_Provided text_
## BEGIN

Gitcoin will launch its first-ever Quadratic Funding round on its new grants protocol (currently in testing) in collaboration with UNICEF’s Office of Innovation from December 9 to December 21.

Gitcoin will launch its first-ever Quadratic Funding round on its new grants protocol (currently in testing) in collaboration with UNICEF’s Office of Innovation from December 9 to December 21.

You can donate now! If you need help, visit Grants Explorer Guide then contact our support team in discord. Plus, join our telegram group for Gitcoin Alpha Rounds Announcement (for donors) so you don't miss any updates relevant to your participation.

Between Dec. 9 - 21, 2022, Gitcoin will facilitate a Quadratic Funding grants round for a select group of 10 impact-focused, innovative projects from around the world—including Nepal, Kenya, Argentina, Brazil, and the Philippines.

This round will be the first of 5 test rounds run on our new grants protocol (currently in testing) as part of Gitcoin’s Alpha test season. This launch signals the beginning of Gitcoin’s transition to a decentralized protocol that will allow any community to coordinate its own grants funding round.

All 10 of the UNICEF Round grantees are builders using blockchain or AI technologies for social good. This December, donors will have a chance to support these global builders in their efforts to create digital public goods alongside Gitcoin & UNICEF.

Read more to learn all you need to know about the round.

Collaborating with UNICEF

Gitcoin has always believed in blockchain’s potential to address global coordination problems and catalyze the development of technology that tackles pressing social issues and creates real-world regenerative impact. Through its Venture Fund, UNICEF's mission to fund innovative social impact projects that work directly with affected communities to close critical resource gaps using emerging technology is naturally aligned with ours.

This collaborative pilot round is a monumental step in bringing transparent, community-driven grant allocation to the NGO world.

We’re aiming for this to be the first of many partnerships with civic organizations and social impact projects to facilitate transparent, community-driven funding allocation made possible by blockchain technology. Gitcoin uses Quadratic Funding to distribute resources in a way aligned with community needs as determined by communities themselves. Learn more about Quadratic Funding here.

## END

_Stored rows_
## BEGIN

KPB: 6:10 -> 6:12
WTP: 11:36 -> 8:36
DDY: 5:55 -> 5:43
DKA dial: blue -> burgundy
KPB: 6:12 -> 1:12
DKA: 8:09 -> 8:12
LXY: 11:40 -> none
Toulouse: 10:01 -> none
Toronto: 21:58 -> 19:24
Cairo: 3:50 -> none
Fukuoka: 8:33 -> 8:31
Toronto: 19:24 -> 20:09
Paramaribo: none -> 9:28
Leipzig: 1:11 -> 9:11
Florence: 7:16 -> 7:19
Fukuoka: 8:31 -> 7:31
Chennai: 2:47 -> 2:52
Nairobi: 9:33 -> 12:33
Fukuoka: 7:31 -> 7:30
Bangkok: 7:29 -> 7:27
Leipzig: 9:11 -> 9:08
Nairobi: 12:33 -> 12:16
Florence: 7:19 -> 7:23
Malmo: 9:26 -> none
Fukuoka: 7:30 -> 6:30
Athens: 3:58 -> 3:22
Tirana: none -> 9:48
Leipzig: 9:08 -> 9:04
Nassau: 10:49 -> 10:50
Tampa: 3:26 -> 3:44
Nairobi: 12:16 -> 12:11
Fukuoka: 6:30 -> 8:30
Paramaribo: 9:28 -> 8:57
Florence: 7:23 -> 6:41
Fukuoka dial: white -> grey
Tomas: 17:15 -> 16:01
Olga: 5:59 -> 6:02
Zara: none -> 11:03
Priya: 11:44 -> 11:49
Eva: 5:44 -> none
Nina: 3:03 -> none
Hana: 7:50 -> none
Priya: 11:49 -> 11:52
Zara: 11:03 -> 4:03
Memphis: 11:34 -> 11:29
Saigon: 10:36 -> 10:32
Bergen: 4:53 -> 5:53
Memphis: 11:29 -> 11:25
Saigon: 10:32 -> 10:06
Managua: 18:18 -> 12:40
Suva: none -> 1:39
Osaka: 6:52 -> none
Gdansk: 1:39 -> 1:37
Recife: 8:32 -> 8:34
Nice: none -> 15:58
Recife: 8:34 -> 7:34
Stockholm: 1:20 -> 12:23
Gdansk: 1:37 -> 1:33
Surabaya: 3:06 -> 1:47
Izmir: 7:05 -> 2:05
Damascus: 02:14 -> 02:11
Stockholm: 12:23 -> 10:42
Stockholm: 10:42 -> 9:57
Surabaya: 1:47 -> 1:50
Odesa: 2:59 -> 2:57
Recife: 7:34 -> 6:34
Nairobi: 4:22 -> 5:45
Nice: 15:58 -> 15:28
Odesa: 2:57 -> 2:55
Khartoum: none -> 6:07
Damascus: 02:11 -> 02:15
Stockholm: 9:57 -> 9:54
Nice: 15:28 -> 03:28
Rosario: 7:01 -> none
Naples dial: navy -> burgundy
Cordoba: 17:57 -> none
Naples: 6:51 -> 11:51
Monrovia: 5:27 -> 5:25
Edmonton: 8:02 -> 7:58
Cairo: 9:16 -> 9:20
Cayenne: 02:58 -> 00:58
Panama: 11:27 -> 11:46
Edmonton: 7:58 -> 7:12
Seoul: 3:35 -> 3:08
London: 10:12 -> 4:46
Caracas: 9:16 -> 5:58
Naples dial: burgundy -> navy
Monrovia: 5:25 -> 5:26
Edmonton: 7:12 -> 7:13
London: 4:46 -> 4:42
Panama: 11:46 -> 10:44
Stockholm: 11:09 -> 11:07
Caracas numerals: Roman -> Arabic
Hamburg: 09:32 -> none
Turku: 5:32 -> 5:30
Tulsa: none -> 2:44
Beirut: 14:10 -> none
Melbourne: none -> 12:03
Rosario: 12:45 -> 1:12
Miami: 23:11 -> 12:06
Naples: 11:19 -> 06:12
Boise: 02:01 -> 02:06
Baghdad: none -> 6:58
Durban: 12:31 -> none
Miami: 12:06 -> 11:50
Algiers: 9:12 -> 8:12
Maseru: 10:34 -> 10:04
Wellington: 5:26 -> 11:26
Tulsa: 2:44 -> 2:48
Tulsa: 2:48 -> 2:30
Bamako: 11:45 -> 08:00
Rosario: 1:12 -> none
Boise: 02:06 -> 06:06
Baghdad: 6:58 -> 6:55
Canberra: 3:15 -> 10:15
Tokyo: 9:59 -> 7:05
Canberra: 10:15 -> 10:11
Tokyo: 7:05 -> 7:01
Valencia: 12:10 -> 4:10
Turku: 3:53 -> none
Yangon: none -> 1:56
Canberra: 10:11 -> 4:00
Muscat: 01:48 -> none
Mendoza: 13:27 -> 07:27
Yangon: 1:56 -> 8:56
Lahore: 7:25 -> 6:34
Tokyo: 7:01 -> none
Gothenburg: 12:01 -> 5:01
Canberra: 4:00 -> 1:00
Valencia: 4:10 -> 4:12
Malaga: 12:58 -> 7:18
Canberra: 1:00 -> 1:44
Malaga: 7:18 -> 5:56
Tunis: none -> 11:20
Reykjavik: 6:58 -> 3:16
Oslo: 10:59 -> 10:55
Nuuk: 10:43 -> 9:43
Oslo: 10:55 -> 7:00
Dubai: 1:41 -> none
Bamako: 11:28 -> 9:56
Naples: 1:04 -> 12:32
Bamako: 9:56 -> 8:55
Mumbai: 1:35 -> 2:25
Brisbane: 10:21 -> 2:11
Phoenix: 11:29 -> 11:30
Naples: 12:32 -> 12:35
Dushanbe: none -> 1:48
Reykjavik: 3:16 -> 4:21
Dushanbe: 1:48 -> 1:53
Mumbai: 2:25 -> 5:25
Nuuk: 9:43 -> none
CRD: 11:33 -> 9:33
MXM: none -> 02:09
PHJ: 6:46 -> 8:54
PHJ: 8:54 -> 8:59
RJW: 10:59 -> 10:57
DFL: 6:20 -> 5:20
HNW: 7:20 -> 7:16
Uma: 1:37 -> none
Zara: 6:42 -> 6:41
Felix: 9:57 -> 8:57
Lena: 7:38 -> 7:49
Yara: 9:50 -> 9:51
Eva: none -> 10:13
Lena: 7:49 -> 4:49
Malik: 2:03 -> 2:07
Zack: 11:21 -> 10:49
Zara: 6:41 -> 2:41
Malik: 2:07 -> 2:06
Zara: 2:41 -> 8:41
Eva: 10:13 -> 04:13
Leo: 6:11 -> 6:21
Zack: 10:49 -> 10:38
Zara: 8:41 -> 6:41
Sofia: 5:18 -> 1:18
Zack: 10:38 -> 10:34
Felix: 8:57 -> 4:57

## END

_Task set_
**a.** According to the Gitcoin announcement, how many projects take part in the UNICEF Quadratic Funding round?
**b.** Write out the listing word for word, starting with its first line and going on through the line with "Melbourne: none -> 12:03", including both of those lines.
The listing is unrelated to the Gitcoin announcement.

_Results of the tasks_
**a.** 10 projects.

**b.**
KPB: 6:10 -> 6:12
WTP: 11:36 -> 8:36
DDY: 5:55 -> 5:43
DKA dial: blue -> burgundy
KPB: 6:12 -> 1:12
DKA: 8:09 -> 8:12
LXY: 11:40 -> none
Toulouse: 10:01 -> none
Toronto: 21:58 -> 19:24
Cairo: 3:50 -> none
Fukuoka: 8:33 -> 8:31
Toronto: 19:24 -> 20:09
Paramaribo: none -> 9:28
Leipzig: 1:11 -> 9:11
Florence: 7:16 -> 7:19
Fukuoka: 8:31 -> 7:31
Chennai: 2:47 -> 2:52
Nairobi: 9:33 -> 12:33
Fukuoka: 7:31 -> 7:30
Bangkok: 7:29 -> 7:27
Leipzig: 9:11 -> 9:08
Nairobi: 12:33 -> 12:16
Florence: 7:19 -> 7:23
Malmo: 9:26 -> none
Fukuoka: 7:30 -> 6:30
Athens: 3:58 -> 3:22
Tirana: none -> 9:48
Leipzig: 9:08 -> 9:04
Nassau: 10:49 -> 10:50
Tampa: 3:26 -> 3:44
Nairobi: 12:16 -> 12:11
Fukuoka: 6:30 -> 8:30
Paramaribo: 9:28 -> 8:57
Florence: 7:23 -> 6:41
Fukuoka dial: white -> grey
Tomas: 17:15 -> 16:01
Olga: 5:59 -> 6:02
Zara: none -> 11:03
Priya: 11:44 -> 11:49
Eva: 5:44 -> none
Nina: 3:03 -> none
Hana: 7:50 -> none
Priya: 11:49 -> 11:52
Zara: 11:03 -> 4:03
Memphis: 11:34 -> 11:29
Saigon: 10:36 -> 10:32
Bergen: 4:53 -> 5:53
Memphis: 11:29 -> 11:25
Saigon: 10:32 -> 10:06
Managua: 18:18 -> 12:40
Suva: none -> 1:39
Osaka: 6:52 -> none
Gdansk: 1:39 -> 1:37
Recife: 8:32 -> 8:34
Nice: none -> 15:58
Recife: 8:34 -> 7:34
Stockholm: 1:20 -> 12:23
Gdansk: 1:37 -> 1:33
Surabaya: 3:06 -> 1:47
Izmir: 7:05 -> 2:05
Damascus: 02:14 -> 02:11
Stockholm: 12:23 -> 10:42
Stockholm: 10:42 -> 9:57
Surabaya: 1:47 -> 1:50
Odesa: 2:59 -> 2:57
Recife: 7:34 -> 6:34
Nairobi: 4:22 -> 5:45
Nice: 15:58 -> 15:28
Odesa: 2:57 -> 2:55
Khartoum: none -> 6:07
Damascus: 02:11 -> 02:15
Stockholm: 9:57 -> 9:54
Nice: 15:28 -> 03:28
Rosario: 7:01 -> none
Naples dial: navy -> burgundy
Cordoba: 17:57 -> none
Naples: 6:51 -> 11:51
Monrovia: 5:27 -> 5:25
Edmonton: 8:02 -> 7:58
Cairo: 9:16 -> 9:20
Cayenne: 02:58 -> 00:58
Panama: 11:27 -> 11:46
Edmonton: 7:58 -> 7:12
Seoul: 3:35 -> 3:08
London: 10:12 -> 4:46
Caracas: 9:16 -> 5:58
Naples dial: burgundy -> navy
Monrovia: 5:25 -> 5:26
Edmonton: 7:12 -> 7:13
London: 4:46 -> 4:42
Panama: 11:46 -> 10:44
Stockholm: 11:09 -> 11:07
Caracas numerals: Roman -> Arabic
Hamburg: 09:32 -> none
Turku: 5:32 -> 5:30
Tulsa: none -> 2:44
Beirut: 14:10 -> none
Melbourne: none -> 12:03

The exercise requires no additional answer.